» **Exercise instructions**
a. In the extract on backlink relevance, render this sentence in Spanish: "There are two ways in which the Link Relevance Score (LRS) is calculated."
b. From the extract on backlink relevance, retype the passage that opens with the words containing "It is called" and closes with "two link opportunities.".
::: Extract provided
Yes, there is, and you do not have to go very far to experience it.
The world’s first relevance metric for backlinks
Tabtimize has created a relevancy metric that manages to quantify a very comprehensive and complex text and context analysis into a manageable score.
It is called Link Relevance Score and can be used to assess and scale contextually relevant link building.
The way it works is that an analysis is made of the page’s content. The analysis goes through 7 levels of text and context analysis stages, this is done to understand not only the context of the selected page but also the context that the page has in relation to its entire domain. In addition, it goes in-depth with the page’s individual sections, possible anchor texts, and their impact on the understanding of the backlink, the page’s main topics, and semantic context.
Dive into the magic behind the Link Relevance Score
There are two ways in which the Link Relevance Score (LRS) is calculated.
1. Pages that do NOT already have a link between each other. This method is used to assess the relevance between two link opportunities.
::::::
::: Data under study
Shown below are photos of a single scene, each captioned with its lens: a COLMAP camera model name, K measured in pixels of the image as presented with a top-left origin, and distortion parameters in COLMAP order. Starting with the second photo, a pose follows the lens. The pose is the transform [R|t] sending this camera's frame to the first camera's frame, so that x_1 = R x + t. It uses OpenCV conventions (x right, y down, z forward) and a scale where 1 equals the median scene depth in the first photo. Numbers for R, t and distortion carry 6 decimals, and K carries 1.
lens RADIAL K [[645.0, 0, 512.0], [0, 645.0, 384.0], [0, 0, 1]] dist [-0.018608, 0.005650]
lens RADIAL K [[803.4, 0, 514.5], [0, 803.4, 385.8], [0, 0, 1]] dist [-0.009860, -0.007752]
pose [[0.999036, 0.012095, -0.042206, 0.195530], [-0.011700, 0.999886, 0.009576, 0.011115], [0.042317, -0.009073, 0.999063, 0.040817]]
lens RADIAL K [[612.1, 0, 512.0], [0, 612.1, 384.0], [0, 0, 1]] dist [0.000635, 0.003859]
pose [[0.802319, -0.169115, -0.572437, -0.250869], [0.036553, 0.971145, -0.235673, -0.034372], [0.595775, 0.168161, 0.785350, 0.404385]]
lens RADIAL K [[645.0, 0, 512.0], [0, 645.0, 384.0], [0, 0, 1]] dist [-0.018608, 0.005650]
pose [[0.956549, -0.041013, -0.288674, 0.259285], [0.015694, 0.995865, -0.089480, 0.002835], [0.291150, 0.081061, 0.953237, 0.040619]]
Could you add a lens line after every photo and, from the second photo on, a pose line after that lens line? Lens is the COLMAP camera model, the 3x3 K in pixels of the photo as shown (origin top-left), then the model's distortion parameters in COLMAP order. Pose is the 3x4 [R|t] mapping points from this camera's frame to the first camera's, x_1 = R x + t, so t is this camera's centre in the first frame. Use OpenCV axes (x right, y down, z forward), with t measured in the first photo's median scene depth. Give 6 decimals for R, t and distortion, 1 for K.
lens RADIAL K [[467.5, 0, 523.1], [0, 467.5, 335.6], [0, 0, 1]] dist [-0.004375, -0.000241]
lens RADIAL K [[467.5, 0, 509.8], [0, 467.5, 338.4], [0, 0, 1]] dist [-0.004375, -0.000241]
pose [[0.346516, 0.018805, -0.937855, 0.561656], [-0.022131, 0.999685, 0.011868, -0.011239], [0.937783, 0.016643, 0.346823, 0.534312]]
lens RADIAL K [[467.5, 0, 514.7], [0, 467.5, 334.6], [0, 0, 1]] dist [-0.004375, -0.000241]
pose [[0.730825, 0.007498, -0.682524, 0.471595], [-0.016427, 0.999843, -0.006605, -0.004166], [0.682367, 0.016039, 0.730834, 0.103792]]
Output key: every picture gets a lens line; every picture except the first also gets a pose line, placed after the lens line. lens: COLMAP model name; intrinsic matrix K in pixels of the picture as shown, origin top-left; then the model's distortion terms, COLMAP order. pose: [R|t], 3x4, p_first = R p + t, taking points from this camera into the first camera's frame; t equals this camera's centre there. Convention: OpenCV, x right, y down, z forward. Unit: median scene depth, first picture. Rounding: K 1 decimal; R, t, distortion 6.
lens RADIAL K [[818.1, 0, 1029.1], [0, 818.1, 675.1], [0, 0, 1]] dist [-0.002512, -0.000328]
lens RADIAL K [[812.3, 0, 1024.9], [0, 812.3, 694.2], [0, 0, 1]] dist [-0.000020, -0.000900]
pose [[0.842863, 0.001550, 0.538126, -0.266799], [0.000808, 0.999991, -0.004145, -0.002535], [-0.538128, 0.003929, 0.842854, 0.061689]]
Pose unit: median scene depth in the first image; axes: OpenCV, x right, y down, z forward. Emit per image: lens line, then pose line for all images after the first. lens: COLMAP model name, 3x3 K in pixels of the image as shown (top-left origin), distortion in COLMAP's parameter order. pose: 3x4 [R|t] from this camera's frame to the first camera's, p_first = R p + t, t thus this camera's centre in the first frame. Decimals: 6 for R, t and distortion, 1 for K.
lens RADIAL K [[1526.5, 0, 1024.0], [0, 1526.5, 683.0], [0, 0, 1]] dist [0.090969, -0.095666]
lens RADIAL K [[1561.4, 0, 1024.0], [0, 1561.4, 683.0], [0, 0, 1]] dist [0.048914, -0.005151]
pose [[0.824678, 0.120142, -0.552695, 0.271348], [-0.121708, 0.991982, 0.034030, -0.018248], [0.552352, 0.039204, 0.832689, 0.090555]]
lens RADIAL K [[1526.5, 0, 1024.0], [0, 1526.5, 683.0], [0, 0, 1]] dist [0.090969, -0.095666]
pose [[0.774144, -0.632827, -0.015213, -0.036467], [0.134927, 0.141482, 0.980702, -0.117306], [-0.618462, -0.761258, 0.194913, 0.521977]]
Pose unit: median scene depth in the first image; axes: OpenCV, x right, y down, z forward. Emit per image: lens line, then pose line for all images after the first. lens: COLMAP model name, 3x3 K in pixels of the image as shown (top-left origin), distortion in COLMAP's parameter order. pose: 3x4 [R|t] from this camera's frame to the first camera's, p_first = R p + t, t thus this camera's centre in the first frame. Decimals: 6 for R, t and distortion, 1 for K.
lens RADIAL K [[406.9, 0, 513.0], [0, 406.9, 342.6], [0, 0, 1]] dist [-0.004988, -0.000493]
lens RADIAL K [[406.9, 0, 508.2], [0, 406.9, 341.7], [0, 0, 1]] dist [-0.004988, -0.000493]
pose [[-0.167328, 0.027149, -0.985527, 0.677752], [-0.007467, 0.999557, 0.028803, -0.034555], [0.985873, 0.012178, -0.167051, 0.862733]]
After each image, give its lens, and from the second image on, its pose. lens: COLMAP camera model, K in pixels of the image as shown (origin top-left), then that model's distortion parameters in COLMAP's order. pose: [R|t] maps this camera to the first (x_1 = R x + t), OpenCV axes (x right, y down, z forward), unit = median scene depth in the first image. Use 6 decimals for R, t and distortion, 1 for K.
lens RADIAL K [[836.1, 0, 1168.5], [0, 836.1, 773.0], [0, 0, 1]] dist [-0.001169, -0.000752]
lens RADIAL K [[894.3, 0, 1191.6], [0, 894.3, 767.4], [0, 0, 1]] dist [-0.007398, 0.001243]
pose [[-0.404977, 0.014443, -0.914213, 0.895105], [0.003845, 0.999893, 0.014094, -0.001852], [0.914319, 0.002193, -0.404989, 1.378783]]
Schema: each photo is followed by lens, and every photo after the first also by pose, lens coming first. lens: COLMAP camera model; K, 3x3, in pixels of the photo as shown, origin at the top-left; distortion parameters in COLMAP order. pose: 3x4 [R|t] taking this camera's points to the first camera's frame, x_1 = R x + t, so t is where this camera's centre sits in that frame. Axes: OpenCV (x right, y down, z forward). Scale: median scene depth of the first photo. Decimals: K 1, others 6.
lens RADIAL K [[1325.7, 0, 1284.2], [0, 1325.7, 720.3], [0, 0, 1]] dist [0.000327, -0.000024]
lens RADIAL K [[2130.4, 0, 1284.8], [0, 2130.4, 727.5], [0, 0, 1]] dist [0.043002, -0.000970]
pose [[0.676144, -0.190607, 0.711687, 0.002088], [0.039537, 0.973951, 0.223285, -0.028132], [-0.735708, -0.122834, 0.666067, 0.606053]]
::::::
» **List of answers**
a. Hay dos formas en las que se calcula el Link Relevance Score (LRS).

b.
It is called Link Relevance Score and can be used to assess and scale contextually relevant link building.
The way it works is that an analysis is made of the page’s content. The analysis goes through 7 levels of text and context analysis stages, this is done to understand not only the context of the selected page but also the context that the page has in relation to its entire domain. In addition, it goes in-depth with the page’s individual sections, possible anchor texts, and their impact on the understanding of the backlink, the page’s main topics, and semantic context.
Dive into the magic behind the Link Relevance Score
There are two ways in which the Link Relevance Score (LRS) is calculated.
1. Pages that do NOT already have a link between each other. This method is used to assess the relevance between two link opportunities.